2. Flexibility, flexibility, flexibility.

  • We needed the ability to model our content on demand and be able to adjust easily as business requirements changed
  • The CMS had to support a variety of layouts and templates as needed by our partners
  • We wanted to release the implementation in a tiered process to create incremental change immediately, instead of having to front-load all of the feature work

3. Scalability

  • We wanted this decision to support our business through a phase of rapid growth. We didn’t want to have to go back to the drawing board in 6–12 months if the CMS we chose could only support us to a certain point
  • We had to be able to re-use our content in multiple places. If the same module is present for every partner, we wanted to be able to create that content once, and edit it once when it changed.
  • We had to be able to launch a new partner in 1 day or less

4. Usability

  • Our solution needed to be usable by non-developer teammates without an extensive amount of training.

After thoroughly vetting a large variety of CMS providers, which included spinning up applications in the different interfaces, running through countless demos, and wading through a wide variety of sales pitches, we landed on Contentful. We loved the strong developer documentation, the ease of re-using content across pages and platforms, and the ability to create robust roles and permissions so we could hand off content updates to a non-developer team.

Our initial implementation took 2 weeks to get up and running. After integrating Contentful in our codebase, we increased our new partner launch velocity from ~2 weeks to ~2 hours. Additionally, small content changes could be made in less than 5 minutes, as opposed to the 1–2 week process bottleneck that those changes experienced previously.

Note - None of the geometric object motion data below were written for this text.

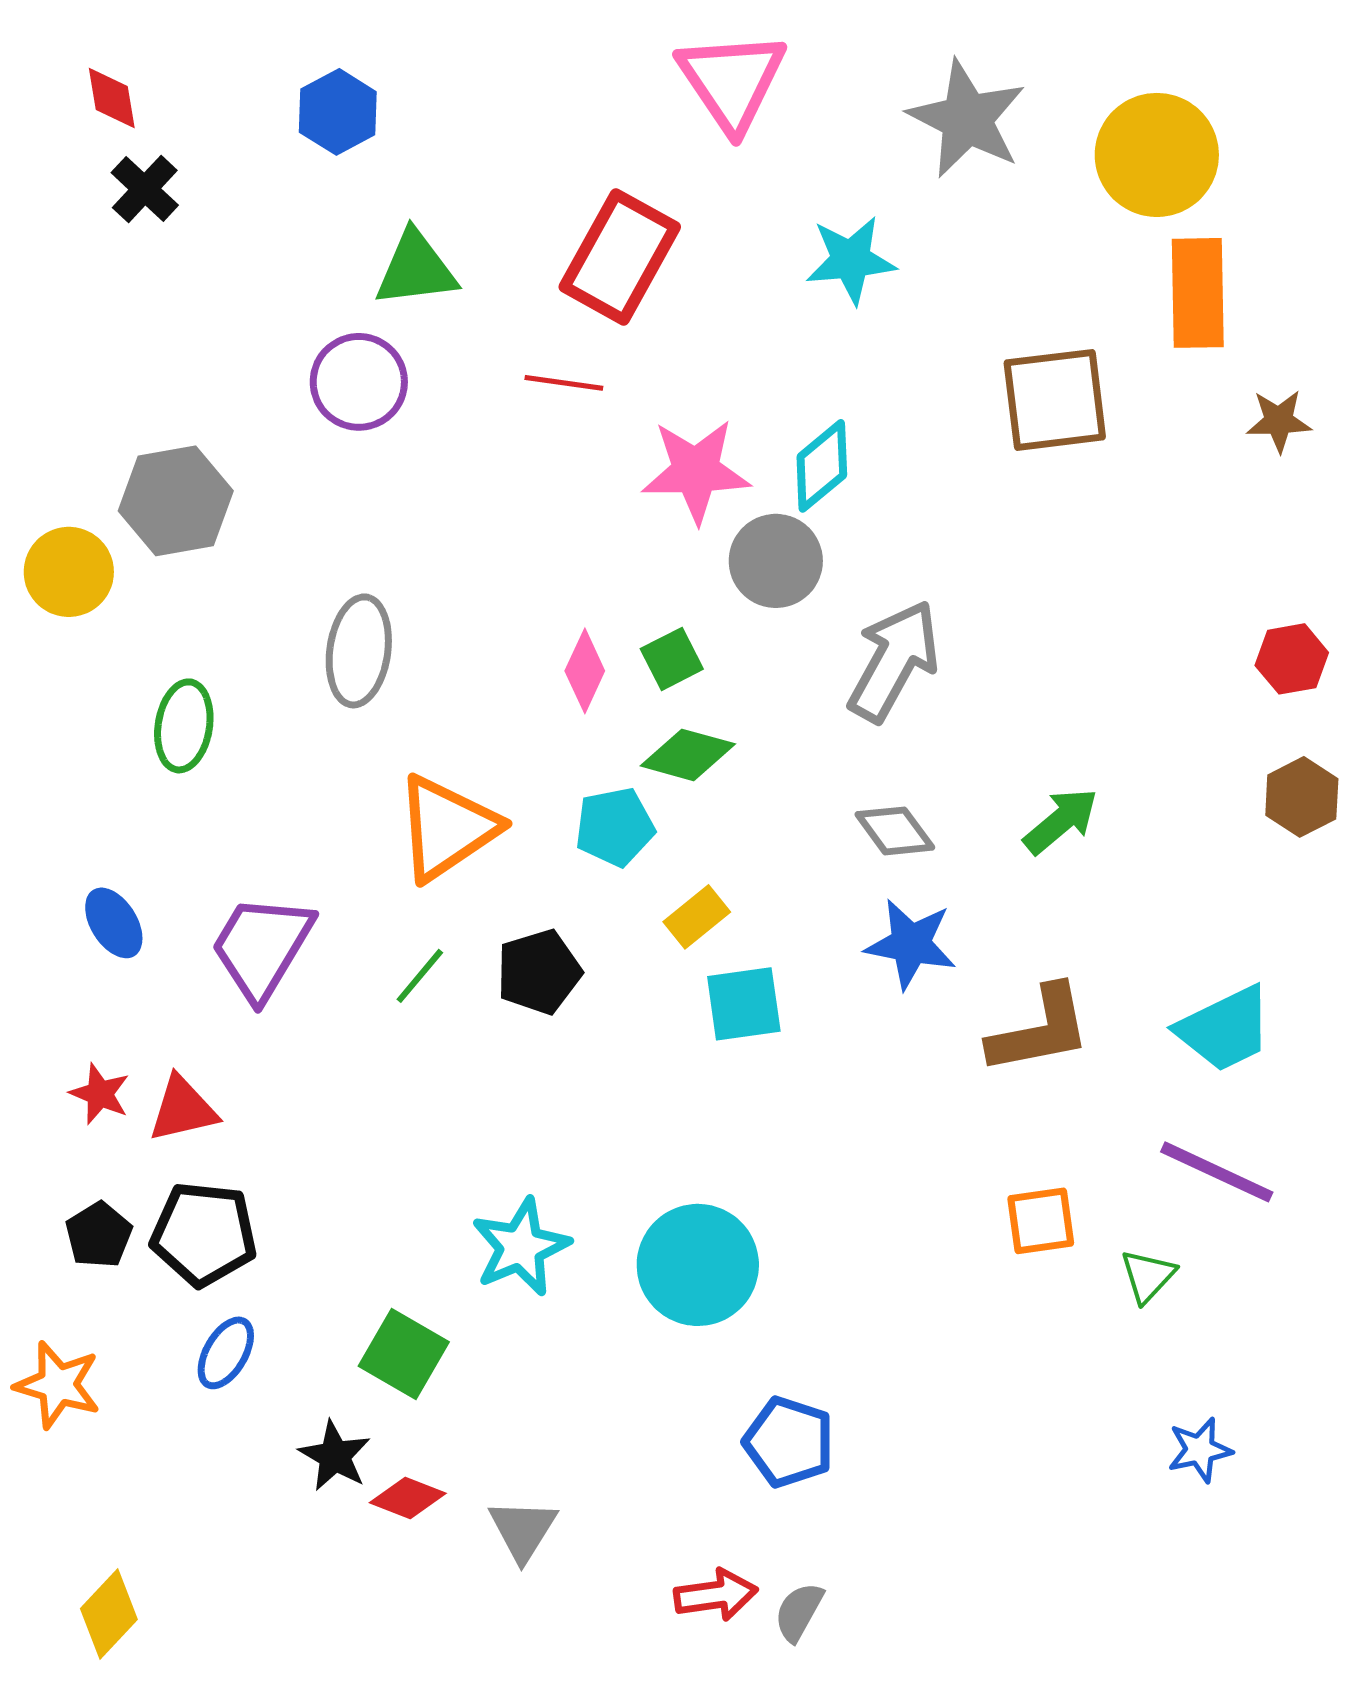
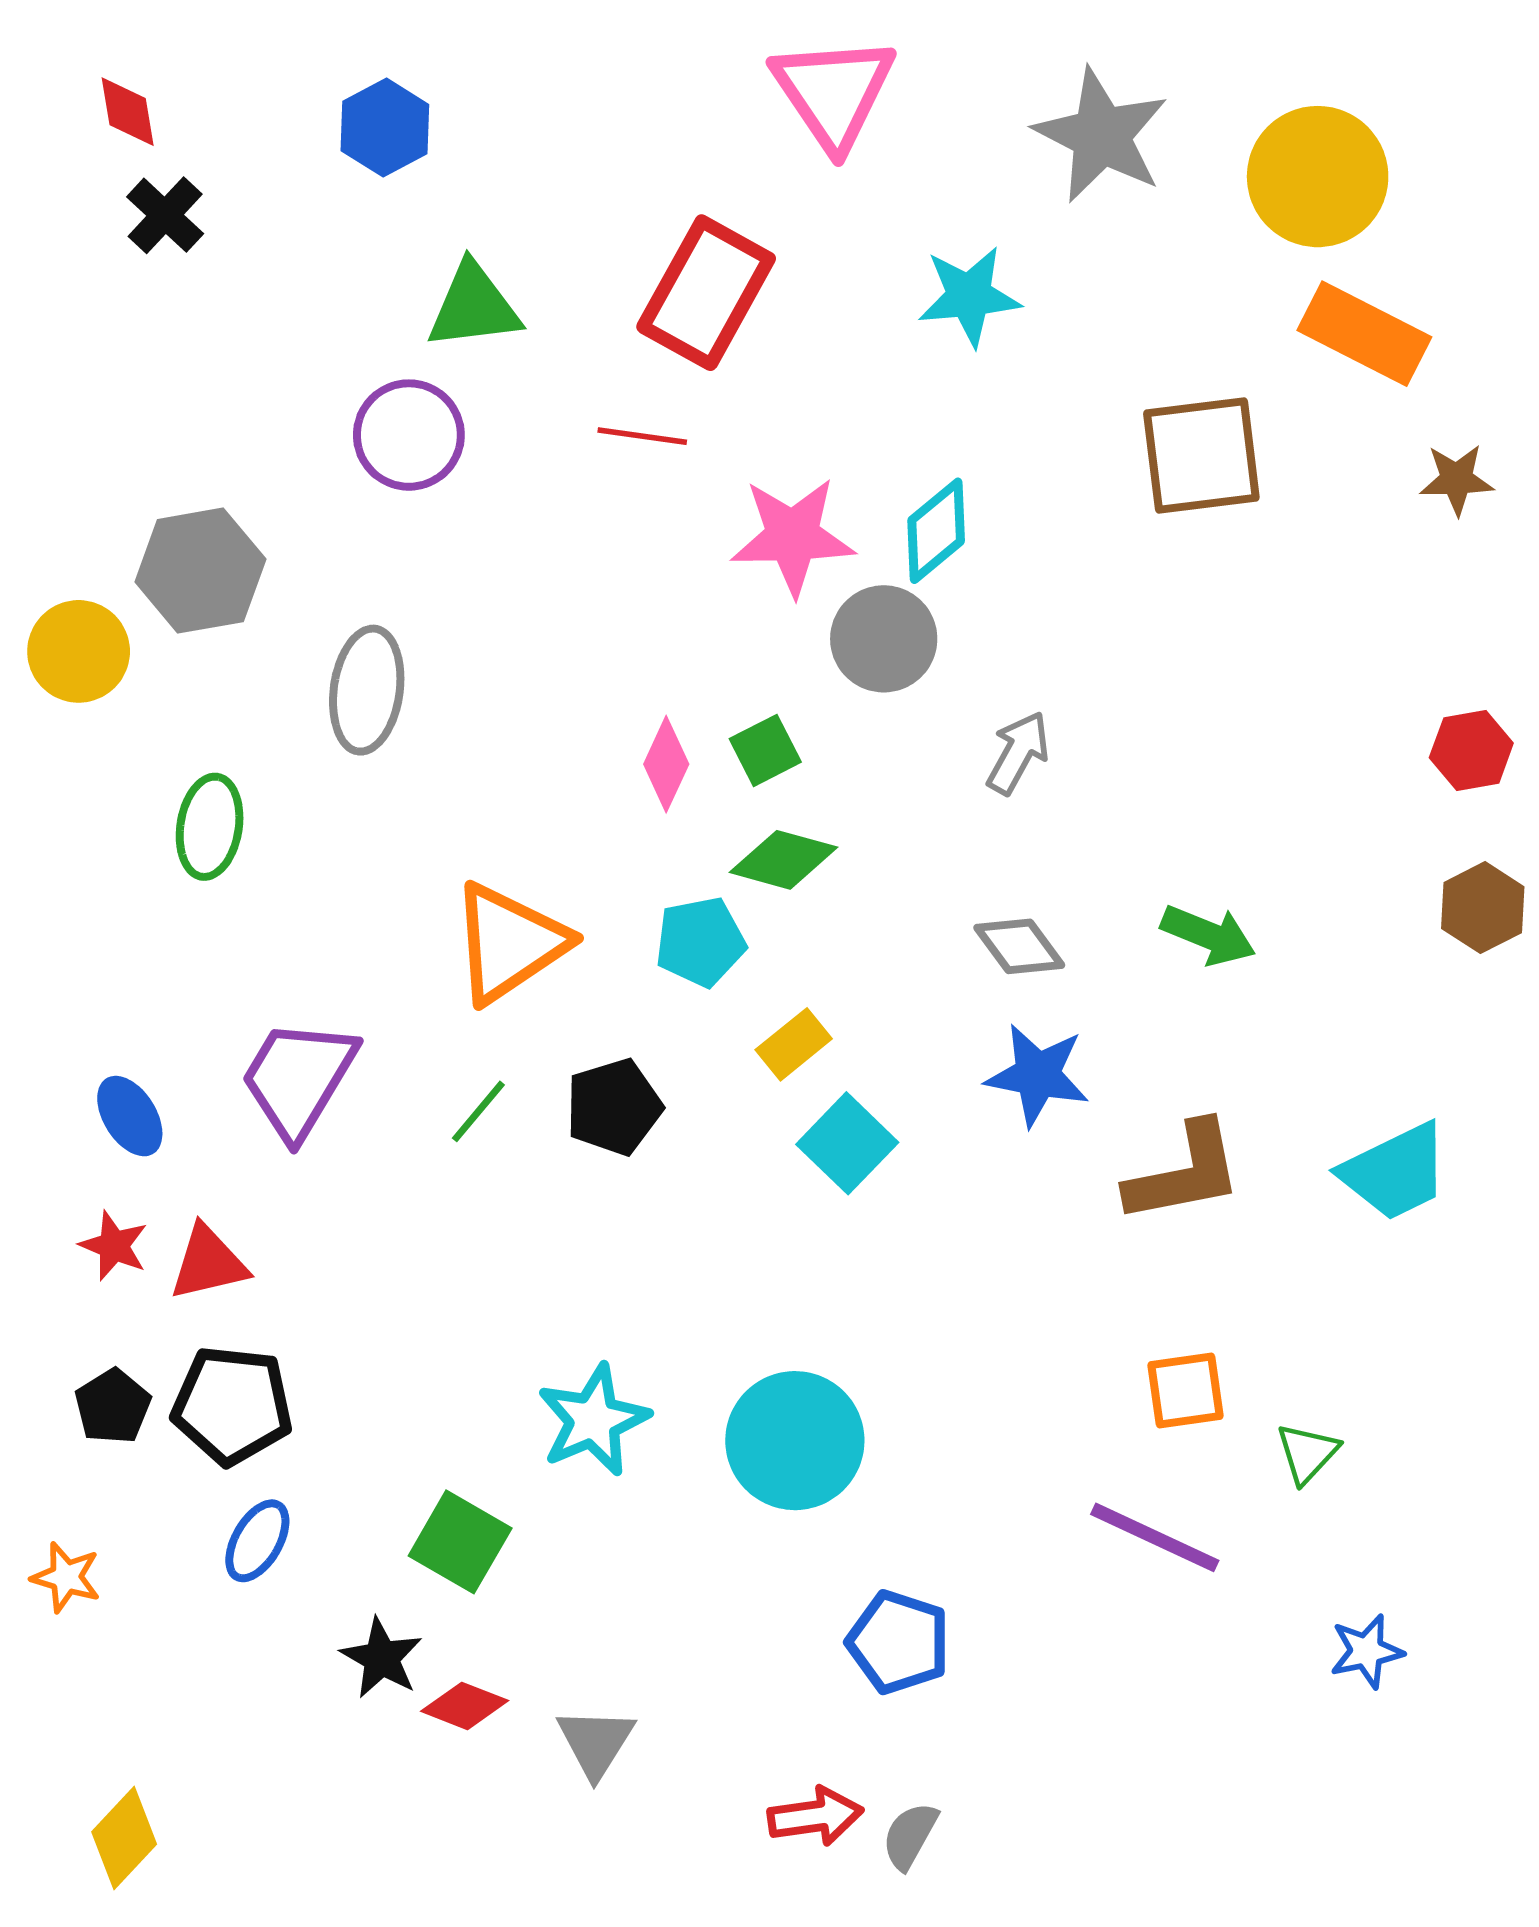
orange rectangle: (1198, 293) -> (1364, 334), turned -62
gray ellipse: (359, 651) -> (367, 690), moved
gray arrow: (894, 661) -> (1018, 753), size x0.6
green arrow: (1061, 821) -> (1208, 935), turned 62
blue ellipse: (114, 923) -> (130, 1116), moved
cyan square: (744, 1004) -> (847, 1143), turned -38
purple line: (1217, 1172) -> (1155, 1537), moved
orange star: (58, 1385) -> (66, 1577), size x0.7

A diagram of the process to make a text change with our new CMS, from beginning to end. Far fewer bubbles than the version above!

In the months since that initial launch, we continued to expand upon our feature set. We created all of the fail-safes needed to off-board this product from the engineering team (read: we figured out how to break it a million times and fixed it a million more). We implemented multiple automation features so that all of the necessary pieces could be in place in our ecosystem without tapping into engineering resources at all. A partner could officially launch without a single engineering ticket or a single code deploy.

A peek into the Contentful UI.

You may be asking, what do we do with all of our free time now? We’re onto the next project to work toward the goal of unlocking opportunity for America’s workforce through education!

So what can this mean for you if you’re considering a CMS for your company or team? If you’re sold after what you’ve read, fantastic! I’d love to hear about what a CMS will do for your workflows down the road. If you’re not quite sure yet, here are a few questions to ask yourself:

  1. Are you deploying code to make simple content changes (text, images, video, etc.) at least once every other sprint or more?
  2. If you answered yes to #1, would you like to enable non-engineering teammates to make those content changes to allow engineering resources to focus on other problems?
  3. Are you sharing content in multiple places that would all need to be adjusted if that content were to change?
  4. Do your content updates require an approval workflow?
  5. Do you want to easily support multilingual translations?

If you said yes to 2 or more of these items (or even if you think you’ll say yes to 2 or more of these items within the next few years), a CMS could be an excellent way to optimize your workflows and free up development resources for new and exciting projects. If you’re at all like me, you’ll look back a year from now with a sense of accomplishment for all of the things you were able to tackle once you streamlined your content management.